Recopiez en entier l'extrait sur les sanctions de la Cnil, sans modifier la moindre lettre ni la ponctuation.

--- EXTRAIT FOURNI ---
────────────────────────────────────────

83 sanctions en 2025

L’institution a déjà infligé un montant record de près de 487 millions d’euros d’amendes l’an dernier, notamment en raison de deux sanctions importantes contre Google et Shein. Elle a prononcé 83 sanctions en 2025 pour un total de 486,8 millions d’euros, contre 87 sanctions et 55,2 millions d’euros d’amendes en 2024.

Elle a aussi placé l’IA générative, technologie qui repose sur l’exploitation massive de données, souvent personnelles, au cœur de ses préoccupations. Face au développement rapide des agents IA, des outils basés sur un modèle d’intelligence artificielle et capables d’effectuer des tâches en ligne, « il y a un enjeu en termes d'exploitation et de sécurisation des données personnelles qui est plus important », a estimé Marie-Laure Denis. Ce sujet sera discuté fin juin à Paris lors d’une table ronde des autorités de protection des données des pays du G7, organisée par la Cnil.

« Bonne hygiène numérique »

────────────────────────────────────────

--- DONNÉES SOURCES ---
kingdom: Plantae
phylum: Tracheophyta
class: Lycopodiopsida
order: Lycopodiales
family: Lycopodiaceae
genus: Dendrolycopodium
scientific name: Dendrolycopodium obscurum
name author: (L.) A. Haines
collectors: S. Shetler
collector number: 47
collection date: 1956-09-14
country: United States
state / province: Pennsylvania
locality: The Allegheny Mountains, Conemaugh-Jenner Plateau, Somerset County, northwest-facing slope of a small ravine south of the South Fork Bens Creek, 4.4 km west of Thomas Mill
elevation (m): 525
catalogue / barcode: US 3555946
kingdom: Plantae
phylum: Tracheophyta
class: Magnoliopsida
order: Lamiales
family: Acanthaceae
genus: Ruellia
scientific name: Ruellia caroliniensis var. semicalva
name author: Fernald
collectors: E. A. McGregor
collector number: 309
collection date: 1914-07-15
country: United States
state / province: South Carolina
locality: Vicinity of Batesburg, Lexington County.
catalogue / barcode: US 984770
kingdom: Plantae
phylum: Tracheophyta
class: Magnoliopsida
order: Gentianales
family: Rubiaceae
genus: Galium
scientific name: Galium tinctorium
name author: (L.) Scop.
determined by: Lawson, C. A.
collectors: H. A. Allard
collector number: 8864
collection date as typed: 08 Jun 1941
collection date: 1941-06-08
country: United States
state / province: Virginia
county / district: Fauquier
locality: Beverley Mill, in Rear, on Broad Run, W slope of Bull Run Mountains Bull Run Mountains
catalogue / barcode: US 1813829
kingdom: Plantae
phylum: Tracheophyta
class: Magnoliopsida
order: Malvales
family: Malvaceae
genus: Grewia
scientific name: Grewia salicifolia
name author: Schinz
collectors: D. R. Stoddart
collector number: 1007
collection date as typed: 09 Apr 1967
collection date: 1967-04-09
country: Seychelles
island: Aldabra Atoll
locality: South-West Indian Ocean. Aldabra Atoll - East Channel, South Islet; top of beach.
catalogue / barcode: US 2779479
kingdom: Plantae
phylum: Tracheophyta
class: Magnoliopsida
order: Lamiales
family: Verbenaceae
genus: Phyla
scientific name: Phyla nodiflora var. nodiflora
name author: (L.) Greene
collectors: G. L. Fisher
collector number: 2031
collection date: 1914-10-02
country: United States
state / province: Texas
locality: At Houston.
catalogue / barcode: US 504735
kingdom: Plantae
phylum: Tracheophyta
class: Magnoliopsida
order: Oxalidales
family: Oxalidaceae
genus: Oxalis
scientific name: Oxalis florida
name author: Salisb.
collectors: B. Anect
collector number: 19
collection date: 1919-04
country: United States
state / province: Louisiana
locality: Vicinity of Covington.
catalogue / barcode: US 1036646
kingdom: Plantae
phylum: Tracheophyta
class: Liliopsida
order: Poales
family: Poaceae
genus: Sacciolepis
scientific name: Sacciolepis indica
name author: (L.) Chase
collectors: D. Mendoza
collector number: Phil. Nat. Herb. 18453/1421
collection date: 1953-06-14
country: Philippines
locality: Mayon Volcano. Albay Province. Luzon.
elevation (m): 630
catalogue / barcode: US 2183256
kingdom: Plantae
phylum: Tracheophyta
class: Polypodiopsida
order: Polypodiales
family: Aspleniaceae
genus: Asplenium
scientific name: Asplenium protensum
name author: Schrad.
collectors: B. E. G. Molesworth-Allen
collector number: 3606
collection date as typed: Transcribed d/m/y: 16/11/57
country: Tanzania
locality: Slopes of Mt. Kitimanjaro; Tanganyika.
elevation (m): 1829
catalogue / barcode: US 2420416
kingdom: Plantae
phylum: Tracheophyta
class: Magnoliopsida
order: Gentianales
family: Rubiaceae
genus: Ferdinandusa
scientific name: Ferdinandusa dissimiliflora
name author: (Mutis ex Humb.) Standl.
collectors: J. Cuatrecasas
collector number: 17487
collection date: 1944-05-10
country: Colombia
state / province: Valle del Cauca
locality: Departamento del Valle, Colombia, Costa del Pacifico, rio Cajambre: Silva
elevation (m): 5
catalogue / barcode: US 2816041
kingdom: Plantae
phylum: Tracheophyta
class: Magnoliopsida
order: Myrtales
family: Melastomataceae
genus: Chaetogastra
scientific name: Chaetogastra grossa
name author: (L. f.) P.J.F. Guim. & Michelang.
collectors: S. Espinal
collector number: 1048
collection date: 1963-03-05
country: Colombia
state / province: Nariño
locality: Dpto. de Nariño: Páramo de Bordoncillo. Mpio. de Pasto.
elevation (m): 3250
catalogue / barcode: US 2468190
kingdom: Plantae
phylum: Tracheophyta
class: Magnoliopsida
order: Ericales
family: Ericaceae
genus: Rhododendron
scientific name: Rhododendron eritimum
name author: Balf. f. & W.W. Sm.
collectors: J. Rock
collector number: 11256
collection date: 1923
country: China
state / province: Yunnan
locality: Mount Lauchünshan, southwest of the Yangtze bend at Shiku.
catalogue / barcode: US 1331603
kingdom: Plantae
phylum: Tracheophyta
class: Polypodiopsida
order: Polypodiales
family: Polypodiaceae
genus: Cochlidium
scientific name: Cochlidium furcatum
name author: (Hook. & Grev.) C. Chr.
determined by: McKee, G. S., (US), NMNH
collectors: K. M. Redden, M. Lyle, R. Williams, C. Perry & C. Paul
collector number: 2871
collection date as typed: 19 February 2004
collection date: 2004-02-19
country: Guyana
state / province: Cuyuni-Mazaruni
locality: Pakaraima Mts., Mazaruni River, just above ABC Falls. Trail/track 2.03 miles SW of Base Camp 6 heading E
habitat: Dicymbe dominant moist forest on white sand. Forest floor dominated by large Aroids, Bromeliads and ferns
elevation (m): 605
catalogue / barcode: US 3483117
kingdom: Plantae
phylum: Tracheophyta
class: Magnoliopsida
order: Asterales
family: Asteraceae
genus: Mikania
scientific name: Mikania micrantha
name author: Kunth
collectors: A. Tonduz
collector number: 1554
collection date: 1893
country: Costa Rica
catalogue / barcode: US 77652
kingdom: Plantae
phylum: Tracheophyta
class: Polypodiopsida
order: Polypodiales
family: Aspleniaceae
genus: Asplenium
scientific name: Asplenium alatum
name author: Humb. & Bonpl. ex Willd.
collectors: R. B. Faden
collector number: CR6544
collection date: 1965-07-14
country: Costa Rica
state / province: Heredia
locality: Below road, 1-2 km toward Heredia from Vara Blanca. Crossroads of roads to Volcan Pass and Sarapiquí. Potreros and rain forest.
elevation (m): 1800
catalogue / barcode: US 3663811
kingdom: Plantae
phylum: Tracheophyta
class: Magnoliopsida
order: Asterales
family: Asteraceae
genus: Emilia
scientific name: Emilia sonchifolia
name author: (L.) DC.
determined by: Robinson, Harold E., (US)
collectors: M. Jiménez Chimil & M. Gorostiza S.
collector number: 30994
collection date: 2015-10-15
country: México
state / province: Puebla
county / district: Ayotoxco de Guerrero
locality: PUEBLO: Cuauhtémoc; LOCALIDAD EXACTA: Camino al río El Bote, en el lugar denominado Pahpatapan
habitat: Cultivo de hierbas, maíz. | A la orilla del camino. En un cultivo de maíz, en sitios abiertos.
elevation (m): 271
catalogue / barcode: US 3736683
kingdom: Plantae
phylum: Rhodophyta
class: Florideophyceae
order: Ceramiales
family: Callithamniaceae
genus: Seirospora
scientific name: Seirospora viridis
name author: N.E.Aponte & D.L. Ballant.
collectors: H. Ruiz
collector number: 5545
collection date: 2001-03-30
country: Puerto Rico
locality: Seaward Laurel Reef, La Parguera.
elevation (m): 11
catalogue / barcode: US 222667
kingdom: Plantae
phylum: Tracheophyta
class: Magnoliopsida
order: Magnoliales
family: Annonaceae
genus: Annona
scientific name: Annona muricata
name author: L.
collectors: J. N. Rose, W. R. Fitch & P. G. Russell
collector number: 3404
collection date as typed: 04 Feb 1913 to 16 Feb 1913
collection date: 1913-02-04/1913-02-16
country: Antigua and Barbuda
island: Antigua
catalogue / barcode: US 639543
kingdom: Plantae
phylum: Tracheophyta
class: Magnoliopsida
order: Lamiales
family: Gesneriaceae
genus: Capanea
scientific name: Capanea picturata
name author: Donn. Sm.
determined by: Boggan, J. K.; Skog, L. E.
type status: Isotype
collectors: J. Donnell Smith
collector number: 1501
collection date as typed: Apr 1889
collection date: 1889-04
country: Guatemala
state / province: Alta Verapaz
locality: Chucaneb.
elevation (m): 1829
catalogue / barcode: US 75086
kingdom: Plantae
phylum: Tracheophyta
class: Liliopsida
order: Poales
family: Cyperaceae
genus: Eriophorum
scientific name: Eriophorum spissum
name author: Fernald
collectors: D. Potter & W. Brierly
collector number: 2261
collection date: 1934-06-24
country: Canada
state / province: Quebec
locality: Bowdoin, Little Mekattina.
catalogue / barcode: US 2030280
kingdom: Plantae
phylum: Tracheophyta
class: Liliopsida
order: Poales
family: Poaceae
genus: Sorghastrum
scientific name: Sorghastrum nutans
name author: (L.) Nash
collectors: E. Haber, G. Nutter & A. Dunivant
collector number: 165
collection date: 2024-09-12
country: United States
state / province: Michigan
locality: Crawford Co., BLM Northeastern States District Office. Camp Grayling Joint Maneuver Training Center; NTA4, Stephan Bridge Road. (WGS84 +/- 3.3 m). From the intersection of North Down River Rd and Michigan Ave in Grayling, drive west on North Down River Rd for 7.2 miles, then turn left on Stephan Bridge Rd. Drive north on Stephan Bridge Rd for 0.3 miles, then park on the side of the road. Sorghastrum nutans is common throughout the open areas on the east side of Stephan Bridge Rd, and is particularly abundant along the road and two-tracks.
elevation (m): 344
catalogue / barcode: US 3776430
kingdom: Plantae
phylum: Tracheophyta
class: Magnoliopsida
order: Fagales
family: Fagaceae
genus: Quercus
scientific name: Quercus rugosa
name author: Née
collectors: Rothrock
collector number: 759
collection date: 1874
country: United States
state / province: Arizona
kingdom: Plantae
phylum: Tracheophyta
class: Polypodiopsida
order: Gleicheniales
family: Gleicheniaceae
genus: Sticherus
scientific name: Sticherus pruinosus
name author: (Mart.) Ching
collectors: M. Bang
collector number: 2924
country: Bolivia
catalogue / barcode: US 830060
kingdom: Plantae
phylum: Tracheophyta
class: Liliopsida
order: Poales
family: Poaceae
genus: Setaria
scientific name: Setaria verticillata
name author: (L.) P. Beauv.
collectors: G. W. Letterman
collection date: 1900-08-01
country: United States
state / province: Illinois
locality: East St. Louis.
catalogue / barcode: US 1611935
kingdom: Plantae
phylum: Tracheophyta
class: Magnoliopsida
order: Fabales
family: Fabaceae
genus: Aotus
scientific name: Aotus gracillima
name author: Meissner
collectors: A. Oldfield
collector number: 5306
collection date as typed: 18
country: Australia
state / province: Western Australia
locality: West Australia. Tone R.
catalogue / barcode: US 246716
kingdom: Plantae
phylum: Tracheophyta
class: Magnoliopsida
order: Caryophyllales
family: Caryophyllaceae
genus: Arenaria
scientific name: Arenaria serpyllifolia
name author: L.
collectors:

────────────────────────────────────────

--- CORRIGÉ ---
83 sanctions en 2025

L’institution a déjà infligé un montant record de près de 487 millions d’euros d’amendes l’an dernier, notamment en raison de deux sanctions importantes contre Google et Shein. Elle a prononcé 83 sanctions en 2025 pour un total de 486,8 millions d’euros, contre 87 sanctions et 55,2 millions d’euros d’amendes en 2024.

Elle a aussi placé l’IA générative, technologie qui repose sur l’exploitation massive de données, souvent personnelles, au cœur de ses préoccupations. Face au développement rapide des agents IA, des outils basés sur un modèle d’intelligence artificielle et capables d’effectuer des tâches en ligne, « il y a un enjeu en termes d'exploitation et de sécurisation des données personnelles qui est plus important », a estimé Marie-Laure Denis. Ce sujet sera discuté fin juin à Paris lors d’une table ronde des autorités de protection des données des pays du G7, organisée par la Cnil.

« Bonne hygiène numérique »